The common way of constructing $\mathbb{N}$ is as follows:

(I will use your definition of inductive which has "the successor" of the set $x$ to be $\{x\}$; note that the usual definition is that $x^+=x\cup\{x\}$, rather than just $\{x\}$).

Theorem. If $\{X_j\}_{j\in J}$ is a family of inductive sets, then $\bigcap_{j\in J}X_j$ is an inductive set.

Proof. Let $X=\cap X_j$. Each $X_j$ satisfies that $\varnothing\in X_j$ and if $a\in X_j$, then $\{a\}\in X_j$. Therefore, $\varnothing\in X$. If $a\in X$, then $a\in X_j$ for all $j\in J$, hence $\{a\}\in X_j$ for all $j\in J$, hence $\{a\}\in X$. Thus, $X$ is inductive. $\Box$

Let $S$ be an inductive set; we know such a thing exists, by the Axiom of Infinity. Now let $$\mathbb{N}_S = \cap\{T\subseteq S\mid T\text{ is inductive.}\}$$ Note that this makes sense, since the collection of inductive subsets of $S$ is nonempty, since it certainly includes $S$. So this makes sense. In addition, by the Theorem, $\mathbb{N}_S$ is inductive.

This is "the natural numbers of $S$". Obviously it depends on $S$. But it turns out that it actually does not depend on $S$:

Proposition. Let $T$ be any inductive set. Then $\mathbb{N}_S=\mathbb{N}_T$.
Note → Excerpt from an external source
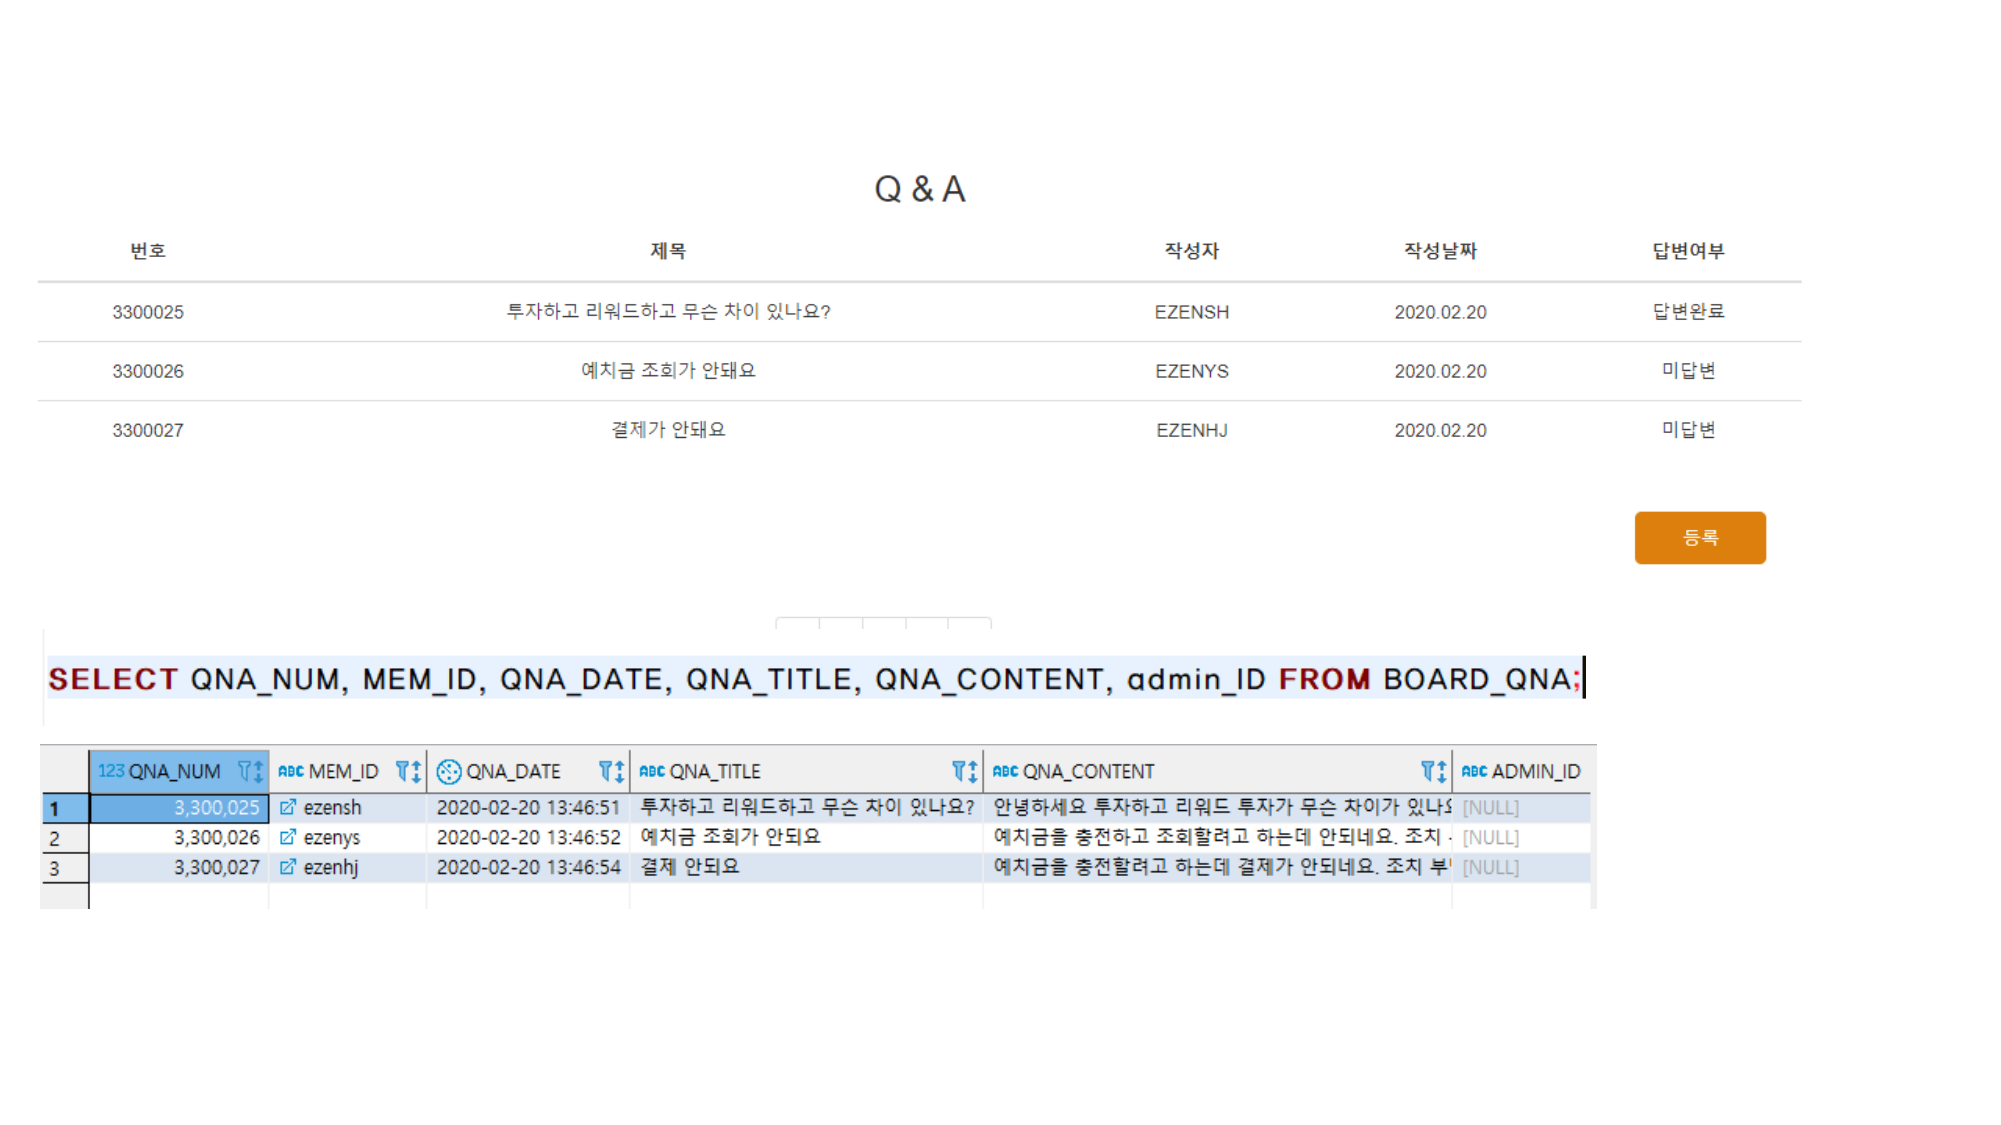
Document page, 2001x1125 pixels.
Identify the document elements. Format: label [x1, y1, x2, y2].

picture [0, 52, 2000, 909]
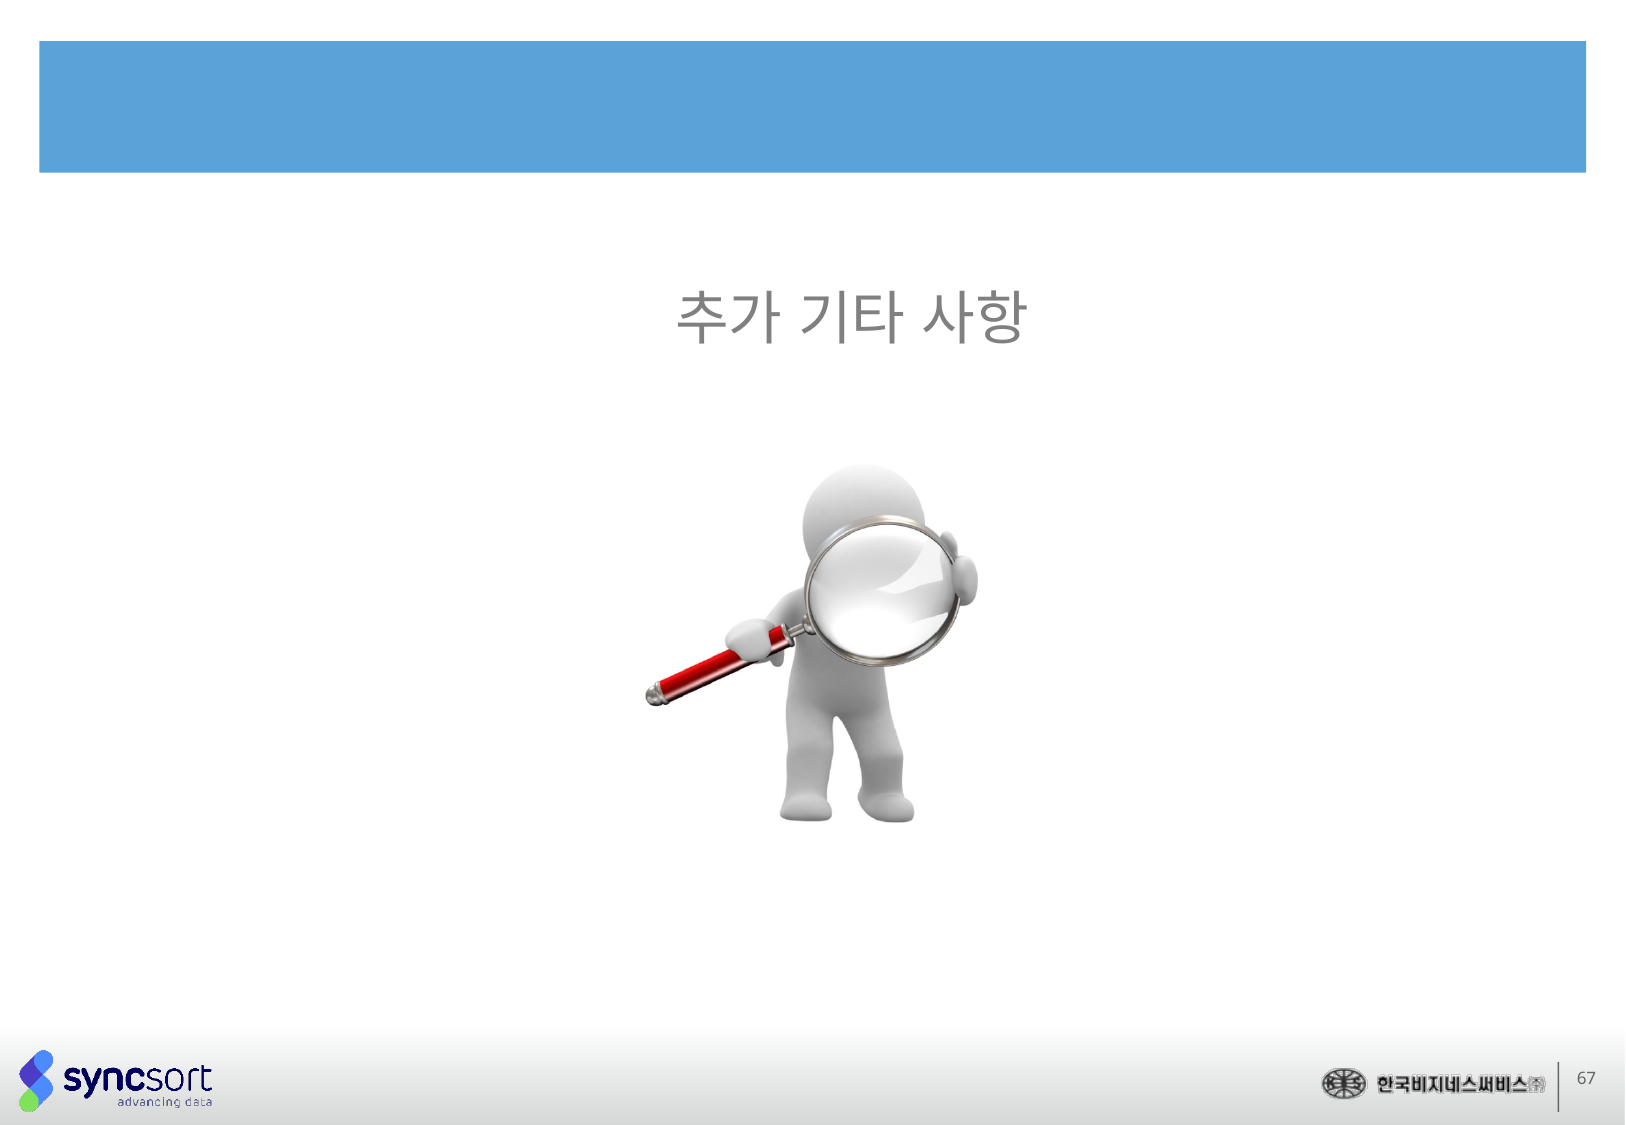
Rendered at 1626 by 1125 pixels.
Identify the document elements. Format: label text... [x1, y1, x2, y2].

Proof. SInce $\mathbb{N}_S$ is inductive, $\mathbb{N}_S\cap T$ is inductive by the Theorem. Thus, $\mathbb{N}_S\cap T$ is an inductive subset of $T$. Therefore, $\mathbb{N}_T\subseteq \mathbb{N}_S\cap T\subseteq\mathbb{N}_S$. A symmetric argument gives $\mathbb{N}_S\subseteq \mathbb{N}_T$. $\Box$

Having proven this, we just define $\mathbb{N}$ to be the set $\mathbb{N}_S$ for any inductive set $S$, since the Proposition shows that we will obtain the same set regardless of which inductive set $T$ we may have started with. This set has the property that it is contained in any inductive set, and so it is the "smallest" inductive set.

This avoids the issue of quantifying over "all inductive sets" or trying to construct the class of all inductive sets (which is not a set).

Answer 2

Maybe this is the non-obvious detail: Even though the collection of all inductive sets, $I$, is not a set itself, as long as it is non-empty, the intersection of all the sets in it (that is, the intersection of all inductive sets) is a set. By definition, any intersection, even of a class-worth of sets, is a subset of any of the sets in the class. So by the axiom of separation, it is a set, and, in this case, an inductive set. This intersection of all inductive sets, $\omega$, is therefore the smallest inductive set. The axiom of infinity tells you that $I$ is, indeed, non-empty, that at least one inductive set exists.

Another potentially confusing this is, you can actually build any natural number you want even without infinity, all you need is repeated application of pairing. Define $0 = \emptyset$ and then for any $m$ you want, build it up recursively as $n+1 = n \cup \lbrace n\rbrace$. By construction, if $n < m$ it is $n \in m$, so $m$ is the set of all numbers that are smaller than $m$. You only need infinity to show that there is a set that contains all natural numbers.